The fact that “knowledge is an ocean” and “there is no end to learning” are well-known to all Muslims. Every Muslim has to acquire a minimum level of knowledge of Islam that will enable him to lead a 24-hour and a 365-day life according to Allah’s chosen way of life. “Acquiring knowledge is compulsory upon every Muslim male and female” – Hadith. The way every individual goes about doing this is his personal choice. However, Islamic literature is one of the easiest and most effective method of acquiring a sound Islamic education.

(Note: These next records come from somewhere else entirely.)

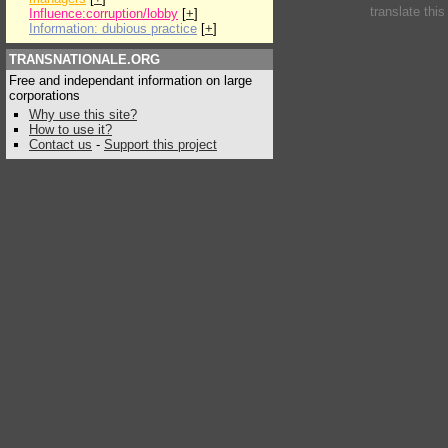
translate thi
Influence:corruption/lobby
[
+
]
Information: dubious practice
[
+
]
TRANSNATIONALE.ORG
Free and independant information on large
corporations
Why use this site?
How to use it?
Contact us
-
Support this project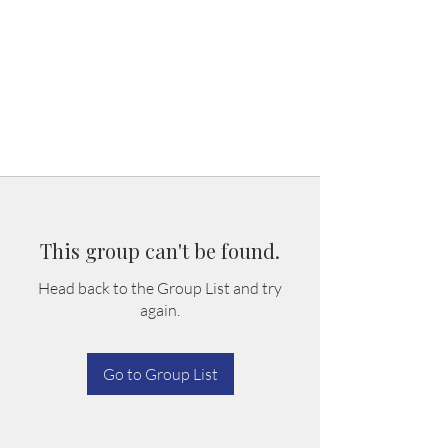
This group can't be found.
Head back to the Group List and try
again.
Go to Group List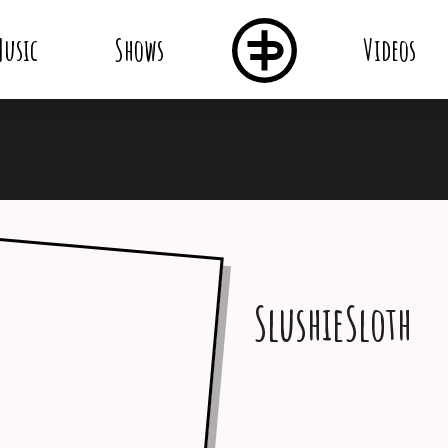
usic
Shows
Videos
SlushieSloth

A Book: An Easy-Going Companion
A book does not dictate the pace of learning. It has no fixed times. It is not limited or restricted to space or venue. Books do not make any demands nor do they get tired. Books can be studied in the privacy of the home at one’s own leisure and pace. Books are not limited to just one person,; the whole family can benefit from a single book and for many years on end.

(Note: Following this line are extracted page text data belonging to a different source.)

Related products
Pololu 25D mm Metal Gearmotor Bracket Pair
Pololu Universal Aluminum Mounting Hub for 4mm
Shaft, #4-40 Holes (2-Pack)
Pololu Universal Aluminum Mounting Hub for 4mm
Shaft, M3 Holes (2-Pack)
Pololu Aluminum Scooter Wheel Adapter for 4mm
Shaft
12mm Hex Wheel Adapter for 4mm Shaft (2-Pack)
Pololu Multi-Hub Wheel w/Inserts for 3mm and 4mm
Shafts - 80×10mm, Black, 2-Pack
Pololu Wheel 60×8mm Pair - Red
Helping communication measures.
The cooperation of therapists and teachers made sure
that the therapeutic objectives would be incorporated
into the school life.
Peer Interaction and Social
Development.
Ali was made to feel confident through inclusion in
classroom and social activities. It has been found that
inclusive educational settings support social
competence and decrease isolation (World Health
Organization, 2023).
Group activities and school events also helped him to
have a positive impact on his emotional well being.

Today when a deluge of filthy and unsavory reading material is flooding the homes of the world, it is time that Muslims turned quickly towards good, authentic Islamic literature to fill their homes and adorn their bookshelves. Remember, a vacuum does not remain void for long. It has to be filled sooner or later. Rather than letting it fill with the wrong, let it be filled with what is right and wholesome! Islamic literature is a little candle of light and guidance in the pitch dark night of misguidance outside.
Books bind the family
Books can provide hours of joy for the Muslim family if read as a family unit. It helps to cement the family bond of love and caring. Instead of the home being a ‘motel’ housing ‘strangers’ on their own course of life (the present home atmosphere), it will bring everyone together in a shared activity. It helps to imbue the mind of young and growing children with the wonderful values of Islam. It will also help to rid the home of the evil and negative influences of the twin-terrors: TV and videos.
Take note of five sentences of brief advice at this point:
1. Be extra careful about the choice of Islamic literature one reads. Not every nice-sounding title is safe to read. It’s a minefield out there. Always ask the opinion of a learned, trusted, experienced elder [and scholar] before buying or reading anything.
2. Islamic literature always contains an element of Qur’an and Hadith. Great respect must be shown to books of this nature. It must also be studied with respect and dignity, never with outstretched legs or in any disrespectful posture. Also endeavor to be with Wudu. Keep [the book] in a clean, high and respectful place. Do not scratch, tear or mishandle. If worn out, bury [it] with respect.
3. Buying or borrowing a book is one thing. Reading is another. Many people tend to confuse the two. Just having it is not good enough. It has to be read to be useful and beneficial.
4. Set aside time for reading, say 15-20 minutes daily at a fixed time. This will help with self-discipline.
5. Try and establish a little library corner or bookshelf in the home. Also strive to establish a reasonable Islamic library in every Muslim locality. This will be very beneficial, especially for those who are eager to read but cannot afford it.
Invest in a good book today. It should last a lifetime and beyond. If not you, [then] your children or grandchildren might appreciate it some day!